------ Records to use ------

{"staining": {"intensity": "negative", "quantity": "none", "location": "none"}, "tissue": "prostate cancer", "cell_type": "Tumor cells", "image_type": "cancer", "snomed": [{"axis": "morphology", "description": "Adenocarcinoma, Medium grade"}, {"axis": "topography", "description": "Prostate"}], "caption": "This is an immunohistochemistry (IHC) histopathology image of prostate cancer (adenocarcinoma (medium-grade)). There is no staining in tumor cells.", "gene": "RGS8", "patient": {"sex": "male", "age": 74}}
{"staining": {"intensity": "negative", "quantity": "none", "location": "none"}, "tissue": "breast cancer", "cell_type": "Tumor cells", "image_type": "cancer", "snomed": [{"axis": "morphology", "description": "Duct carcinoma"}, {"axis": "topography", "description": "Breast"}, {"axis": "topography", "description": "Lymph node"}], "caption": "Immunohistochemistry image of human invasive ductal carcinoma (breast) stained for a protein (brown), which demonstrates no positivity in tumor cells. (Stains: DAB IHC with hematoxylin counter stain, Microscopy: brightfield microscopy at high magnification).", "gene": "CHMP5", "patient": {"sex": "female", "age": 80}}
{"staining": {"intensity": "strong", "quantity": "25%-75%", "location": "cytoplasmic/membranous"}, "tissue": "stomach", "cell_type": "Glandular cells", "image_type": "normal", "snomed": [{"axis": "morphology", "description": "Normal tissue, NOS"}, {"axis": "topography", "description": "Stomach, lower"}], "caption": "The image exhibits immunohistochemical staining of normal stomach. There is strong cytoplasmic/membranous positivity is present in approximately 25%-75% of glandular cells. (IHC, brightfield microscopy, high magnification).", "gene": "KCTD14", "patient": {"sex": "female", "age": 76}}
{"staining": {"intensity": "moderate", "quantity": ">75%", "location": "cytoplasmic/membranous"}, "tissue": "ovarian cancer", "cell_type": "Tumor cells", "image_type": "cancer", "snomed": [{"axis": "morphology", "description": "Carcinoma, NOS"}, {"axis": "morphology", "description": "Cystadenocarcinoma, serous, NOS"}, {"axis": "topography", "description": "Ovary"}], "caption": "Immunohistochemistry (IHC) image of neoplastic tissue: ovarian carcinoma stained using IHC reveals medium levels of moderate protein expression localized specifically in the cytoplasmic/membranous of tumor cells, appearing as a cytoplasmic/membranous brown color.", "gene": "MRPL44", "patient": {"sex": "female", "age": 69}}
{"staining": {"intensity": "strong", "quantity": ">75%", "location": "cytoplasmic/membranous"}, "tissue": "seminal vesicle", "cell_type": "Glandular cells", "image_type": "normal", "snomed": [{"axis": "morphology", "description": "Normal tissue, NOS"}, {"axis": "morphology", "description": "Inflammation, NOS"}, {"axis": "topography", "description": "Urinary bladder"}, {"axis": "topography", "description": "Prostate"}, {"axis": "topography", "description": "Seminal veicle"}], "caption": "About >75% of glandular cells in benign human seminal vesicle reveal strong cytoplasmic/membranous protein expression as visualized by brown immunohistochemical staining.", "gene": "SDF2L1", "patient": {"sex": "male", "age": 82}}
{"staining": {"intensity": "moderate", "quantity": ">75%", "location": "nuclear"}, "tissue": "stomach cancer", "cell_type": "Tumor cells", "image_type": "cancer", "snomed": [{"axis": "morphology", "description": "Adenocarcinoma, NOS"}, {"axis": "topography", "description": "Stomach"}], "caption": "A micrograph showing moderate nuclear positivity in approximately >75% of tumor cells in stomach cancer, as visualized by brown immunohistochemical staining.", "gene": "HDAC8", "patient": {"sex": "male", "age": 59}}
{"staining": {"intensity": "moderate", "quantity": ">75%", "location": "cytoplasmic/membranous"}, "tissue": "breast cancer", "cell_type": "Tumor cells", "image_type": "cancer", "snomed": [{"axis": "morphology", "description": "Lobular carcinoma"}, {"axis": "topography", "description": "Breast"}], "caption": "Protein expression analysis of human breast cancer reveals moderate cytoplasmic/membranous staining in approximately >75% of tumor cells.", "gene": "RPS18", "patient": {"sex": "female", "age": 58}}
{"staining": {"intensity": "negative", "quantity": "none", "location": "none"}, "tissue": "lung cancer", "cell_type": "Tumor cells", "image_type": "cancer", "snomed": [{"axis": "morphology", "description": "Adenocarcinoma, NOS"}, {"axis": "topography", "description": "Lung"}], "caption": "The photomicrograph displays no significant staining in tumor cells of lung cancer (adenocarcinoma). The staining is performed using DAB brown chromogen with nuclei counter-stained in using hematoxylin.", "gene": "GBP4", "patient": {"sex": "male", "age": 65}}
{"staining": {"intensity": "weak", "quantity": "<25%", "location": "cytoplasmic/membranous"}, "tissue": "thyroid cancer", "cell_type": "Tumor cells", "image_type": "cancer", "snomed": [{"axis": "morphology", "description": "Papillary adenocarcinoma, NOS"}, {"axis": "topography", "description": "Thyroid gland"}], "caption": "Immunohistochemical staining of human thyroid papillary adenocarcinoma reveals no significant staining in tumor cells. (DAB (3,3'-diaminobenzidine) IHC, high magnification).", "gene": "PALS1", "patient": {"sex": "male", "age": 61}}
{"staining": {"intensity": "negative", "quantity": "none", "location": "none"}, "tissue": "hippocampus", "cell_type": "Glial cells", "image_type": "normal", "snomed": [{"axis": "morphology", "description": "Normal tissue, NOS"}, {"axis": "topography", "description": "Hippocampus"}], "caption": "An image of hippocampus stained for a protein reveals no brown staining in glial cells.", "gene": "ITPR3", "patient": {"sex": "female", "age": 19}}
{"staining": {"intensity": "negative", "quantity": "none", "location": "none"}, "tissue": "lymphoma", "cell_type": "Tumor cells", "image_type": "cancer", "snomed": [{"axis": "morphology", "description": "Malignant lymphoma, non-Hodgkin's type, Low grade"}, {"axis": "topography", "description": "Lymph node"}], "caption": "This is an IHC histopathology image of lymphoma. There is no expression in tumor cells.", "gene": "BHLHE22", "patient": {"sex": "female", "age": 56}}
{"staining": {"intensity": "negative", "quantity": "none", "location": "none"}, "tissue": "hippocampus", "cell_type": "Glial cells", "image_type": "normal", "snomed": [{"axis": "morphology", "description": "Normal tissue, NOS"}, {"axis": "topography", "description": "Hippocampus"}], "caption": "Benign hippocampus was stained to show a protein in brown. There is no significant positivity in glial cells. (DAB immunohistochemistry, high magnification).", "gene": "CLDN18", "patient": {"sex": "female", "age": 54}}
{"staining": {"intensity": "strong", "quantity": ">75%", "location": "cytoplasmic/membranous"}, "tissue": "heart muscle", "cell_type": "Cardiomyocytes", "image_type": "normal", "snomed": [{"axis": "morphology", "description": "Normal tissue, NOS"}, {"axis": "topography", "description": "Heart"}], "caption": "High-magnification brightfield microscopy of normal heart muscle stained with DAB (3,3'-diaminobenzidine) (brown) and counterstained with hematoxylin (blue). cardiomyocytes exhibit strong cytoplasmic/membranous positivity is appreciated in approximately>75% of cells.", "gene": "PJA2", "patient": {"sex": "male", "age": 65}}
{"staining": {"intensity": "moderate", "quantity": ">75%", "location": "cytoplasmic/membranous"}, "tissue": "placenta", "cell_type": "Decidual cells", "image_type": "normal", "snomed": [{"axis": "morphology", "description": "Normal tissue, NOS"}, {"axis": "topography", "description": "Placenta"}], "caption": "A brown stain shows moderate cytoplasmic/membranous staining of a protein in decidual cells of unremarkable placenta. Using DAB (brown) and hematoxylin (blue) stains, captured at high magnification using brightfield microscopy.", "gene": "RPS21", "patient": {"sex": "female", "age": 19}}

------

Task prompt -
Would you please give back all of the material above exactly as it stands?

Result -
{"staining": {"intensity": "negative", "quantity": "none", "location": "none"}, "tissue": "prostate cancer", "cell_type": "Tumor cells", "image_type": "cancer", "snomed": [{"axis": "morphology", "description": "Adenocarcinoma, Medium grade"}, {"axis": "topography", "description": "Prostate"}], "caption": "This is an immunohistochemistry (IHC) histopathology image of prostate cancer (adenocarcinoma (medium-grade)). There is no staining in tumor cells.", "gene": "RGS8", "patient": {"sex": "male", "age": 74}}
{"staining": {"intensity": "negative", "quantity": "none", "location": "none"}, "tissue": "breast cancer", "cell_type": "Tumor cells", "image_type": "cancer", "snomed": [{"axis": "morphology", "description": "Duct carcinoma"}, {"axis": "topography", "description": "Breast"}, {"axis": "topography", "description": "Lymph node"}], "caption": "Immunohistochemistry image of human invasive ductal carcinoma (breast) stained for a protein (brown), which demonstrates no positivity in tumor cells. (Stains: DAB IHC with hematoxylin counter stain, Microscopy: brightfield microscopy at high magnification).", "gene": "CHMP5", "patient": {"sex": "female", "age": 80}}
{"staining": {"intensity": "strong", "quantity": "25%-75%", "location": "cytoplasmic/membranous"}, "tissue": "stomach", "cell_type": "Glandular cells", "image_type": "normal", "snomed": [{"axis": "morphology", "description": "Normal tissue, NOS"}, {"axis": "topography", "description": "Stomach, lower"}], "caption": "The image exhibits immunohistochemical staining of normal stomach. There is strong cytoplasmic/membranous positivity is present in approximately 25%-75% of glandular cells. (IHC, brightfield microscopy, high magnification).", "gene": "KCTD14", "patient": {"sex": "female", "age": 76}}
{"staining": {"intensity": "moderate", "quantity": ">75%", "location": "cytoplasmic/membranous"}, "tissue": "ovarian cancer", "cell_type": "Tumor cells", "image_type": "cancer", "snomed": [{"axis": "morphology", "description": "Carcinoma, NOS"}, {"axis": "morphology", "description": "Cystadenocarcinoma, serous, NOS"}, {"axis": "topography", "description": "Ovary"}], "caption": "Immunohistochemistry (IHC) image of neoplastic tissue: ovarian carcinoma stained using IHC reveals medium levels of moderate protein expression localized specifically in the cytoplasmic/membranous of tumor cells, appearing as a cytoplasmic/membranous brown color.", "gene": "MRPL44", "patient": {"sex": "female", "age": 69}}
{"staining": {"intensity": "strong", "quantity": ">75%", "location": "cytoplasmic/membranous"}, "tissue": "seminal vesicle", "cell_type": "Glandular cells", "image_type": "normal", "snomed": [{"axis": "morphology", "description": "Normal tissue, NOS"}, {"axis": "morphology", "description": "Inflammation, NOS"}, {"axis": "topography", "description": "Urinary bladder"}, {"axis": "topography", "description": "Prostate"}, {"axis": "topography", "description": "Seminal veicle"}], "caption": "About >75% of glandular cells in benign human seminal vesicle reveal strong cytoplasmic/membranous protein expression as visualized by brown immunohistochemical staining.", "gene": "SDF2L1", "patient": {"sex": "male", "age": 82}}
{"staining": {"intensity": "moderate", "quantity": ">75%", "location": "nuclear"}, "tissue": "stomach cancer", "cell_type": "Tumor cells", "image_type": "cancer", "snomed": [{"axis": "morphology", "description": "Adenocarcinoma, NOS"}, {"axis": "topography", "description": "Stomach"}], "caption": "A micrograph showing moderate nuclear positivity in approximately >75% of tumor cells in stomach cancer, as visualized by brown immunohistochemical staining.", "gene": "HDAC8", "patient": {"sex": "male", "age": 59}}
{"staining": {"intensity": "moderate", "quantity": ">75%", "location": "cytoplasmic/membranous"}, "tissue": "breast cancer", "cell_type": "Tumor cells", "image_type": "cancer", "snomed": [{"axis": "morphology", "description": "Lobular carcinoma"}, {"axis": "topography", "description": "Breast"}], "caption": "Protein expression analysis of human breast cancer reveals moderate cytoplasmic/membranous staining in approximately >75% of tumor cells.", "gene": "RPS18", "patient": {"sex": "female", "age": 58}}
{"staining": {"intensity": "negative", "quantity": "none", "location": "none"}, "tissue": "lung cancer", "cell_type": "Tumor cells", "image_type": "cancer", "snomed": [{"axis": "morphology", "description": "Adenocarcinoma, NOS"}, {"axis": "topography", "description": "Lung"}], "caption": "The photomicrograph displays no significant staining in tumor cells of lung cancer (adenocarcinoma). The staining is performed using DAB brown chromogen with nuclei counter-stained in using hematoxylin.", "gene": "GBP4", "patient": {"sex": "male", "age": 65}}
{"staining": {"intensity": "weak", "quantity": "<25%", "location": "cytoplasmic/membranous"}, "tissue": "thyroid cancer", "cell_type": "Tumor cells", "image_type": "cancer", "snomed": [{"axis": "morphology", "description": "Papillary adenocarcinoma, NOS"}, {"axis": "topography", "description": "Thyroid gland"}], "caption": "Immunohistochemical staining of human thyroid papillary adenocarcinoma reveals no significant staining in tumor cells. (DAB (3,3'-diaminobenzidine) IHC, high magnification).", "gene": "PALS1", "patient": {"sex": "male", "age": 61}}
{"staining": {"intensity": "negative", "quantity": "none", "location": "none"}, "tissue": "hippocampus", "cell_type": "Glial cells", "image_type": "normal", "snomed": [{"axis": "morphology", "description": "Normal tissue, NOS"}, {"axis": "topography", "description": "Hippocampus"}], "caption": "An image of hippocampus stained for a protein reveals no brown staining in glial cells.", "gene": "ITPR3", "patient": {"sex": "female", "age": 19}}
{"staining": {"intensity": "negative", "quantity": "none", "location": "none"}, "tissue": "lymphoma", "cell_type": "Tumor cells", "image_type": "cancer", "snomed": [{"axis": "morphology", "description": "Malignant lymphoma, non-Hodgkin's type, Low grade"}, {"axis": "topography", "description": "Lymph node"}], "caption": "This is an IHC histopathology image of lymphoma. There is no expression in tumor cells.", "gene": "BHLHE22", "patient": {"sex": "female", "age": 56}}
{"staining": {"intensity": "negative", "quantity": "none", "location": "none"}, "tissue": "hippocampus", "cell_type": "Glial cells", "image_type": "normal", "snomed": [{"axis": "morphology", "description": "Normal tissue, NOS"}, {"axis": "topography", "description": "Hippocampus"}], "caption": "Benign hippocampus was stained to show a protein in brown. There is no significant positivity in glial cells. (DAB immunohistochemistry, high magnification).", "gene": "CLDN18", "patient": {"sex": "female", "age": 54}}
{"staining": {"intensity": "strong", "quantity": ">75%", "location": "cytoplasmic/membranous"}, "tissue": "heart muscle", "cell_type": "Cardiomyocytes", "image_type": "normal", "snomed": [{"axis": "morphology", "description": "Normal tissue, NOS"}, {"axis": "topography", "description": "Heart"}], "caption": "High-magnification brightfield microscopy of normal heart muscle stained with DAB (3,3'-diaminobenzidine) (brown) and counterstained with hematoxylin (blue). cardiomyocytes exhibit strong cytoplasmic/membranous positivity is appreciated in approximately>75% of cells.", "gene": "PJA2", "patient": {"sex": "male", "age": 65}}
{"staining": {"intensity": "moderate", "quantity": ">75%", "location": "cytoplasmic/membranous"}, "tissue": "placenta", "cell_type": "Decidual cells", "image_type": "normal", "snomed": [{"axis": "morphology", "description": "Normal tissue, NOS"}, {"axis": "topography", "description": "Placenta"}], "caption": "A brown stain shows moderate cytoplasmic/membranous staining of a protein in decidual cells of unremarkable placenta. Using DAB (brown) and hematoxylin (blue) stains, captured at high magnification using brightfield microscopy.", "gene": "RPS21", "patient": {"sex": "female", "age": 19}}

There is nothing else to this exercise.